Bill: Basically, a musical is infinitely more complex than a straight play.

And last but not least: Bill’s turn.

Bill: I came here in 1990 for a Jerome Fellowship—I was just out of Yale drama school at the time. It was wholly evident that this was a great theater town. I got another Jerome Fellowship—I was sort of a parasite of the Playwright Center—and then I started acting at the Guthrie. Five or so years after I got here, I got a job with Mystery Science Theater, which I really didn’t know that well before I got involved, and it’s been a big part of my career: I wrote for the show, became part of the cast, and now am involved in a spin-off of the show called RiffTrax. I’ve done screenwriting: wrote a movie that Eddie Murphy starred in—not a great movie, but it got made. I’ve been sort of involved in the theater world all along, but not as much as Jeff because I have this parallel life in the world of comedy. I’m also working on the memorial for the fifth anniversary of the 35W bridge collapse. Which is a complete 180 from my comedy career.

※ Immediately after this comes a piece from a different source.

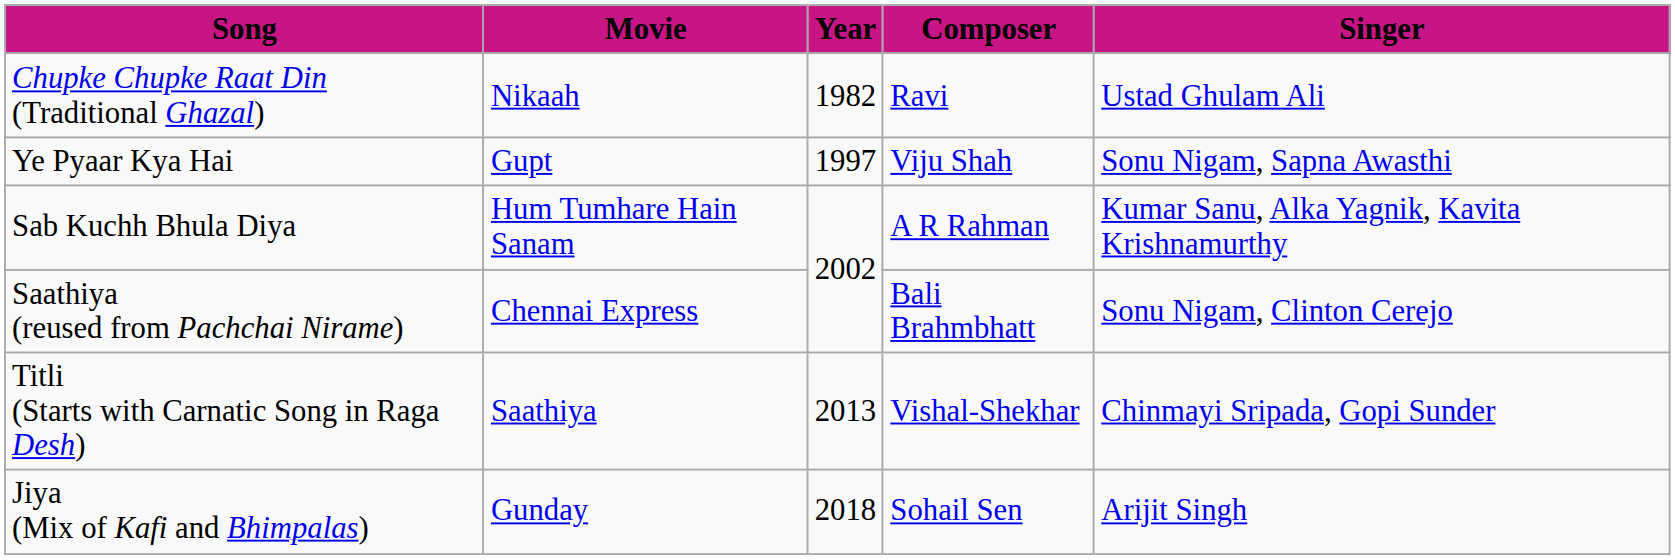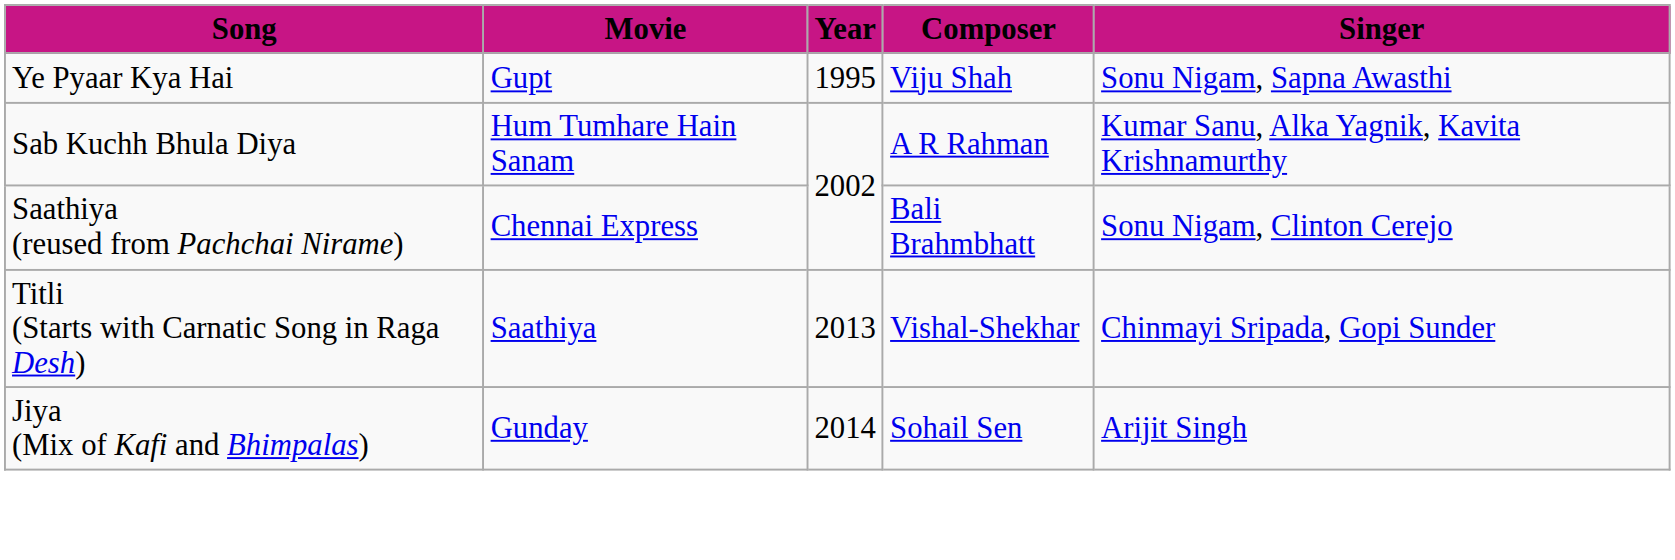- row: Chupke Chupke Raat Din (Traditional Ghazal) | Nikaah | 1982 | Ravi | Ustad Ghulam Ali
Ye Pyaar Kya Hai | Year: 1997 -> 1995
Jiya (Mix of Kafi and Bhimpalas) | Year: 2018 -> 2014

So, there you have it: a musical influenced by Jekyll and Hyde and Damn Yankees, starring eight actors playing 25-plus roles, written by three men ranging from punk-rock-slash-classical-music guru to cult-comedy celebrity to Broadway-pro playwright. Really, what’s not to love?

A Night in Olympus
July 26-29
8 p.m. (7 p.m. Sunday, July 29)
$15
Illusion Theater, 528 Hennepin Ave., Mpls.